Browse Prior Art Database

Prefilter index for efficient irregular access to irregular data

IP.com Disclosure Number: IPCOM000011783D
Original Publication Date: 2003-Mar-14
Included in the Prior Art Database: 2003-Mar-14
Document File: 4 page(s) / 58K

Publishing Venue

IBM

Abstract

This discloses a variant of 'superimposed coding' for access to irregular data. It is applicable to areas such as XML, JMS messages, and tuple spaces.

This text was extracted from a PDF file.
This is the abbreviated version, containing approximately 28% of the total text.

Page 1 of 4

Prefilter index for efficient irregular access to irregular data

Background

Most database and messaging systems today are tuned to fairly rigid data with a fairly rigid pattern of access. This is to a large extent embodied in the database schema, with preferred access patterns optimized by use of indexes. Messaging systems often have even more rigid query flexibility.

     While access outside the basic framework is possible, it tends to be quite inefficient, involving a full linear scan of the data, and test of the query against each record.

     There is increasing need for more flexible data and access patterns. This can be seen in XML data, Java* Messaging Service (JMS) messaging, and in tuple spaces. This disclosure suggests a scheme for such flexible data and access.

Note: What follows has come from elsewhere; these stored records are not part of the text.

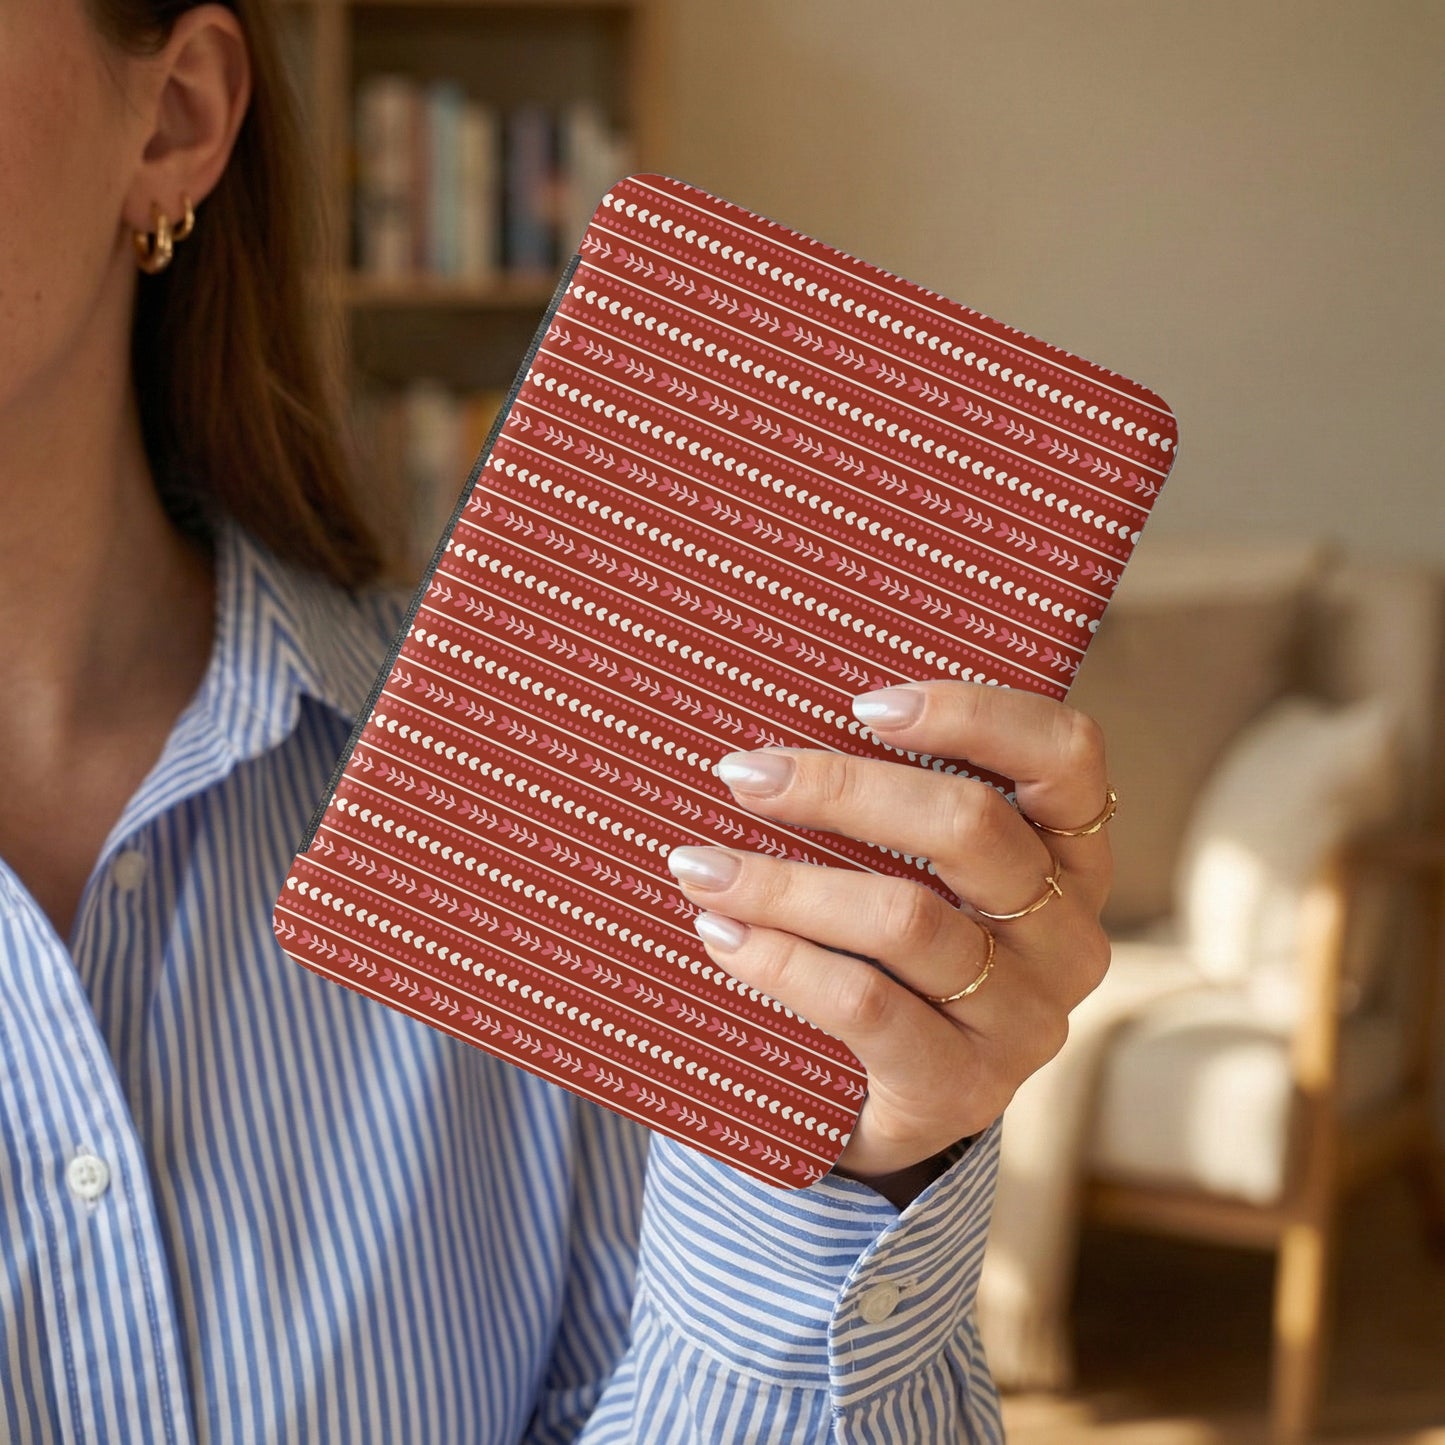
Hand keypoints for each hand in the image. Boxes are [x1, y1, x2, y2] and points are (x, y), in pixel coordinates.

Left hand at [666, 680, 1112, 1205]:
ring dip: (785, 885)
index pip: (1065, 755)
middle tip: (741, 775)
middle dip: (840, 791)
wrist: (897, 1105)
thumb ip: (895, 807)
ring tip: (701, 868)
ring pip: (907, 920)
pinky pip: (866, 1006)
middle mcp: (1068, 935)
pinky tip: (722, 937)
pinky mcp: (965, 1087)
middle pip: (971, 828)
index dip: (974, 713)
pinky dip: (782, 963)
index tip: (864, 703)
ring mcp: (1025, 1020)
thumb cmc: (896, 954)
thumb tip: (774, 726)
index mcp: (1071, 856)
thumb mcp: (923, 874)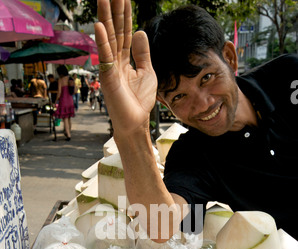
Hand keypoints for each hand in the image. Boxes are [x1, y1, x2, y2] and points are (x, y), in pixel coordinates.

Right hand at [94, 0, 156, 135]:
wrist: (136, 122)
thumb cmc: (139, 101)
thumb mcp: (147, 72)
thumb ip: (143, 53)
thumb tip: (141, 32)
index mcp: (124, 60)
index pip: (124, 32)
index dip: (125, 15)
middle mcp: (114, 61)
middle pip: (115, 31)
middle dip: (113, 10)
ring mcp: (110, 69)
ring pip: (109, 39)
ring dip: (106, 18)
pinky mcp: (108, 78)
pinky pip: (105, 57)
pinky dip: (102, 42)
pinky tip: (100, 26)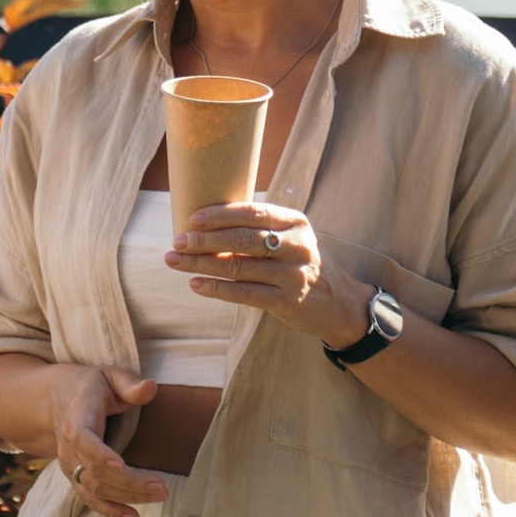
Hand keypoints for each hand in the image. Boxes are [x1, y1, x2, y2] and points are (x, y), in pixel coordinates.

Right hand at [44, 360, 159, 516]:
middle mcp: (69, 448)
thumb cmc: (89, 386)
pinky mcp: (76, 477)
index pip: (83, 440)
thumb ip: (129, 383)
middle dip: (129, 482)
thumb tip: (150, 388)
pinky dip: (110, 510)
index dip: (99, 454)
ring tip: (159, 495)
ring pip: (96, 489)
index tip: (120, 465)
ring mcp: (71, 466)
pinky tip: (134, 516)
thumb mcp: (108, 375)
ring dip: (127, 496)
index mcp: (77, 418)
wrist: (52, 401)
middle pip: (95, 472)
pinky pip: (90, 499)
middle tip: (162, 487)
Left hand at [167, 196, 369, 350]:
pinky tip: (196, 284)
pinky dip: (217, 288)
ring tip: (175, 261)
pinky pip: (244, 293)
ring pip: (238, 266)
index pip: (253, 213)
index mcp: (295, 222)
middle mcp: (296, 245)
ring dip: (202, 264)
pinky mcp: (286, 301)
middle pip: (242, 238)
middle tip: (176, 241)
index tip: (192, 219)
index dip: (220, 215)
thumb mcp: (292, 238)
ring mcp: (292, 274)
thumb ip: (261, 230)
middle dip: (204, 240)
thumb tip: (207, 224)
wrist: (340, 303)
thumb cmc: (304, 264)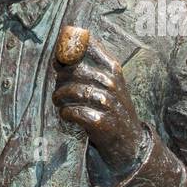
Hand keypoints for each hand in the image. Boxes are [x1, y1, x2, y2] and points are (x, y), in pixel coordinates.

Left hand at [52, 36, 147, 173]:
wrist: (129, 139)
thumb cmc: (111, 107)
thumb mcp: (107, 83)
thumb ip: (85, 68)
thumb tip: (58, 57)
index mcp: (112, 68)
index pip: (88, 47)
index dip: (68, 51)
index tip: (58, 60)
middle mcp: (111, 82)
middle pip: (73, 70)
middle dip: (60, 79)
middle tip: (59, 89)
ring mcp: (107, 102)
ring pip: (70, 90)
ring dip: (59, 97)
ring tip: (60, 102)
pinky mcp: (99, 121)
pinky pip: (71, 111)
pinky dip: (64, 113)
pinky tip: (67, 115)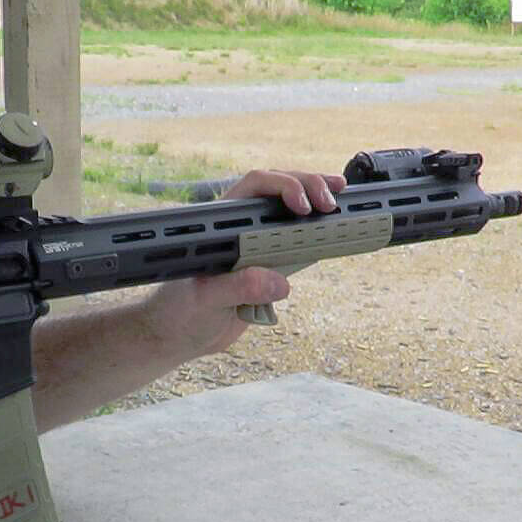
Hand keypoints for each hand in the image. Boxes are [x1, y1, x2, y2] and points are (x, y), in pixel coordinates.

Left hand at [142, 167, 345, 359]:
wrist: (180, 336)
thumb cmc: (180, 312)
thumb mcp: (205, 300)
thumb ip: (238, 287)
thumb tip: (278, 282)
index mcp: (220, 224)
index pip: (254, 186)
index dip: (282, 186)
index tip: (302, 205)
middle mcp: (240, 228)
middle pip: (278, 190)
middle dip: (308, 186)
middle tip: (329, 203)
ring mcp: (256, 244)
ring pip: (290, 211)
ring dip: (317, 200)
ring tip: (340, 201)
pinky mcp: (269, 265)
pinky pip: (297, 241)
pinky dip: (317, 232)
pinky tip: (336, 227)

The way the scheme was used may be different for these different applications, but the principle is the same.

     The system described is a variant of "superimposed coding" (eg page.60 of "Information Retrieval" by Frakes and Baeza-Yates describes Gustafson's method) used for less regular data.

Outline design

     The principle is to use a prefilter that can very quickly eliminate many records (messages/tuples) from consideration. The prefilter information may be held with the records, or in a separate index file. The scheme does not eliminate a sequential scan (of the index or of the prefilter), but makes it very much less expensive.

     The prefilter uses a signature of each record, and a signature of the query. There is a potential match when every bit in the query signature is set in the record signature. Signature generation does not involve any pre-knowlege of the field names involved in the records or in the query. The set of names need not be the same for each record, or even the number of name/value pairs.

More detailed design

     We assume each record consists of a set of name/value string pairs. (This easily extends to typed data.) Initially we also assume that the query is a conjunctive equality query (that is, consists only of the AND of terms, each term of the form name='value'), and that a query against data missing in the record is assumed to be a NO match.

     The signature of a record is an N bit array (eg 64 bits). Each name/value pair is mapped using a hashing function (see below) into an N bit array. The hash function is chosen such that only a small number of bits (eg 3) is set on in result. The signature of a record is the OR of the hash of each field.

     The signature of a query is an N bit array. It is constructed from name/value pairs in the same way that the signature is constructed from a record, using the same hashing function. [In fact, a conjunctive equality query can considered equivalent to a record.]

     The signature of the record is said to match the signature of the query if every bit set in the signature of the query is also set in the signature of the record. In this case, the record must be properly matched against the query to guard against false positives. T...